Self-Supervised Multi-Object Tracking For Autonomous Driving From Consistency Across Timescales
This addresses the challenge of accurate object tracking in autonomous driving, particularly under low frame rates or high dynamics, with incremental improvements over existing self-supervised methods.
The paper tackles the problem of low re-identification accuracy in self-supervised multi-object tracking for autonomous driving by proposing a training objective that enforces consistency across multiple sequential frames, resulting in significant reductions in ID switches and performance on par with fully supervised methods.

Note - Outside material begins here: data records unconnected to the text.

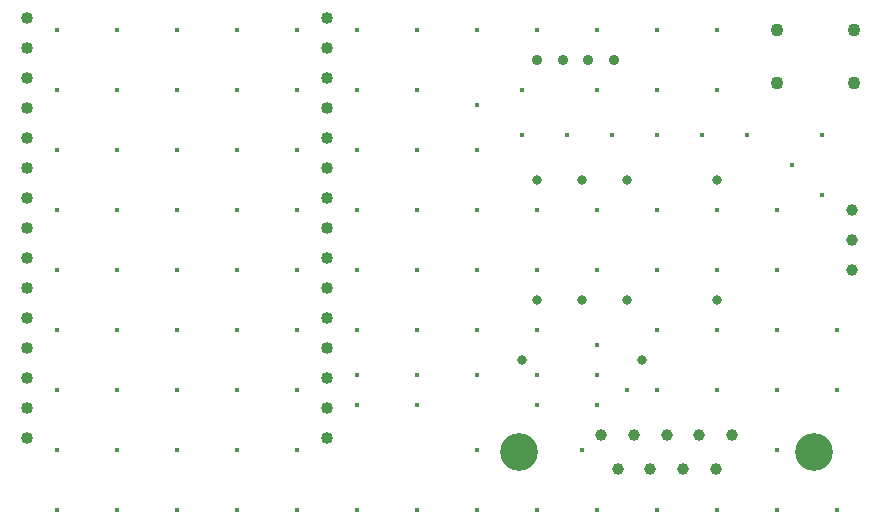
<source format=gbr>
%TF.GenerationSoftware,KiCad,Pcbnew,6.0.7-1.fc36*%
%TF.CreationDate,2022-09-04T22:08:56+02:00*%
%TF.ProjectId,Project,50726f6a-6563-4742-9e6b-696361645f70,rev?*%
%TF.SameCoordinates,Original*%
%TF.FileFunction,Plated,1,2,PTH,Drill*%
%TF.FilePolarity,Positive*%
%FSLAX46Y46*%
G04 Gerber Fmt 4.6, Leading zero omitted, Abs format (unit mm)*
G04 Created by KiCad (PCBNEW 6.0.7-1.fc36) date 2022-09-04 22:08:56*
%MOMM*%
%LPD*%
G01*
G04 APERTURE LIST*
%TA.AperFunction,ViaDrill*%
%ADD10C,0.400000*%
%TD*%
%TA.AperFunction,ComponentDrill*%
%ADD11C,0.800000*%
%TD*%
%TA.AperFunction,ComponentDrill*%
%ADD12C,0.900000*%
%TD*%
%TA.AperFunction,ComponentDrill*%
%ADD13C,1.000000*%
%TD*%
%TA.AperFunction,ComponentDrill*%
%ADD14C,1.020000*%
%TD*%
%TA.AperFunction,ComponentDrill*%
%ADD15C,1.100000*%
%TD*%
%TA.AperFunction,ComponentDrill*%
%ADD16C,3.200000*%
%TD*%
G04 APERTURE END LIST*
D10*
X44450000Y-91440000D03*
X44450000Y-96520000D03*
X44450000Y-101600000D03*
X44450000Y-106680000D03*
X44450000Y-111760000D03*
X44450000Y-116840000D03*
X44450000Y-121920000D03*
X44450000Y-127000000D03*
X44450000Y-132080000D03*
X49530000Y-91440000D03*
X49530000Y-96520000D03*
X49530000Y-101600000D03*
X49530000Y-106680000D03*
X49530000Y-111760000D03*
X49530000Y-116840000D03*
X49530000Y-121920000D03*
X49530000Y-127000000D03*
X49530000Y-132080000D03*
X54610000Y-91440000D03*
X54610000Y-96520000D03*
X54610000Y-101600000D03*
X54610000Y-106680000D03*
X54610000Y-111760000D03*
X54610000Y-116840000D03*
X54610000Y-121920000D03*
X54610000Y-127000000D03*
X54610000Y-132080000D03*
X59690000Y-91440000D03*
X59690000Y-96520000D03*
X59690000Y-101600000D03*
X59690000Y-106680000D03*
X59690000Y-111760000D03*
X59690000Y-116840000D03*
X59690000Y-121920000D03*
X59690000Y-127000000D03*
X59690000Y-132080000D03*
X64770000Y-91440000D03*
X64770000Y-96520000D03*
X64770000Y-101600000D03*
X64770000Y-106680000D03*
X64770000Y-111760000D03*
X64770000Y-116840000D03*
X64770000Y-121920000D03*
X64770000Y-127000000D03*
X64770000Y-132080000D03*
X69850000Y-91440000D03*
X69850000Y-96520000D03*
X69850000Y-101600000D03*
X69850000Y-106680000D03*
X69850000Y-111760000D03*
X69850000Y-116840000D03*
X69850000Y-120650000D03*
X69850000Y-123190000D03*
X69850000Y-132080000D03*
X74930000Y-91440000D03*
X74930000Y-96520000D03*
X74930000Y-101600000D03*
X74930000Y-106680000D03*
X74930000Y-111760000D03*
X74930000Y-116840000D03*
X74930000Y-120650000D03*
X74930000Y-123190000D03*
X74930000Y-132080000D03*
X80010000Y-91440000D03*
X80010000Y-97790000D03*
X80010000Y-101600000D03*
X80010000Y-106680000D03*
X80010000Y-111760000D03*
X80010000Y-116840000D03*
X80010000Y-120650000D03*
X80010000Y-127000000D03*
X80010000Y-132080000D03*
X83820000Y-96520000D03*
X83820000Y-100330000D03*
X85090000Y-91440000D03*
X85090000Y-106680000D03*
X85090000Y-111760000D03*
X85090000Y-116840000D03*
X85090000Y-120650000D03*
X85090000Y-123190000D03*
X85090000Y-132080000D03*
X87630000Y-100330000D03*
X88900000Y-127000000D03*
X90170000Y-91440000D03*
X90170000Y-96520000D03*
X90170000Y-106680000D03*
X90170000Y-111760000D03*
X90170000Y-118110000D03*
X90170000Y-120650000D03*
X90170000Y-123190000D03*
X90170000Y-132080000D03*
X91440000Y-100330000D03*
X92710000Y-121920000D03*
X95250000Y-91440000D03*
X95250000Y-96520000D03*
X95250000Y-100330000D03*
X95250000Y-106680000D03*
X95250000Y-111760000D03*
X95250000Y-116840000D03*
X95250000Y-121920000D03*
X95250000Y-132080000D03*
X99060000Y-100330000D03*
X100330000Y-91440000D03*
X100330000Y-96520000D03*
X100330000Y-106680000D03*
X100330000Y-111760000D03*
X100330000Y-116840000D03*
X100330000Y-121920000D03*
X100330000Y-132080000D03*
X102870000Y-100330000D03*
X105410000Y-106680000D03*
X105410000Y-111760000D03*
X105410000Y-116840000D03*
X105410000Y-121920000D03*
X105410000Y-127000000D03*
X105410000Y-132080000D03*
X106680000Y-102870000D03*
X109220000Y-100330000D03*
X109220000Y-105410000D03*
X110490000Y-116840000D03*
X110490000Y-121920000D03*
X110490000Y-132080000D03*
D11*
%TO.C,R1*%
X83820000Y-119380000D03*
%TO.C,R5*%
X85090000Y-104140000D03*
X85090000Y-114300000D03*
%TO.C,R4*%
X88900000Y-104140000D03*
X88900000Y-114300000D03*
%TO.C,R3*%
X92710000Y-104140000D03*
X92710000Y-114300000D03*
%TO.C,R1*%
X93980000Y-119380000D03*
%TO.C,R2*%
X100330000Y-104140000D03*
X100330000Y-114300000D03*
D12*
%TO.C,D1*%
X85090000Y-93980000D03*
X87249000Y-93980000D03*
X89408000Y-93980000D03*
X91567000Y-93980000D03*
D13*
%TO.C,J2*%
X90520000Y-125730000D03*
X91905000Y-128570000D03*
X93290000Y-125730000D03*
X94675000Y-128570000D03*
X96060000Y-125730000D03*
X97445000Y-128570000D03*
X98830000Y-125730000D03*
X100215000Y-128570000D03*
X101600000Y-125730000D03*
%TO.C,J1*%
X111760000Y-106680000D03*
X111760000Y-109220000D03*
X111760000Y-111760000D03*
D14*
%TO.C,U1*%
X41910000Y-90445000D03*
X41910000Y-92985000D03*
X41910000Y-95525000D03*
X41910000Y-98065000D03*
X41910000Y-100605000D03*
X41910000Y-103145000D03*
X41910000Y-105685000D03*
X41910000Y-108225000D03*
X41910000Y-110765000D03*
X41910000Y-113305000D03*
X41910000Y-115845000D03*
X41910000Y-118385000D03*
X41910000Y-120925000D03*
X41910000Y-123465000D03*
X41910000Y-126005000D03*
X67310000Y-90445000D03*
X67310000Y-92985000D03*
X67310000Y-95525000D03*
X67310000Y-98065000D03*
X67310000Y-100605000D03*
X67310000Y-103145000D03*
X67310000Y-105685000D03*
X67310000Y-108225000D03*
X67310000Y-110765000D03*
X67310000Y-113305000D03*
X67310000Y-115845000D03*
X67310000Y-118385000D03*
X67310000Y-120925000D03*
X67310000Y-123465000D03*
X67310000Y-126005000D03*
D15*
%TO.C,SW1*%
X105410000Y-91440000D03*
X105410000Y-95940000D03*
X111910000Y-91440000D03*
X111910000Y-95940000D03*
D16*
%TO.C,J2*%
X83560000Y-127150000D03*
X108560000Y-127150000D03*
M02*

</source>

Self-supervised multi-object trackers have tremendous potential as they enable learning from raw domain-specific data. However, their re-identification accuracy still falls short compared to their supervised counterparts. We hypothesize that this drawback results from formulating self-supervised objectives that are limited to single frames or frame pairs. Such formulations do not capture sufficient visual appearance variations to facilitate learning consistent re-identification features for autonomous driving when the frame rate is low or object dynamics are high. In this work, we propose a training objective that enables self-supervised learning of re-identification features from multiple sequential frames by enforcing consistent association scores across short and long timescales. We perform extensive evaluations demonstrating that re-identification features trained from longer sequences significantly reduce ID switches on standard autonomous driving datasets compared to existing self-supervised learning methods, which are limited to training on frame pairs. Using our proposed SubCo loss function, we set the new state-of-the-art among self-supervised methods and even perform on par with fully supervised learning methods.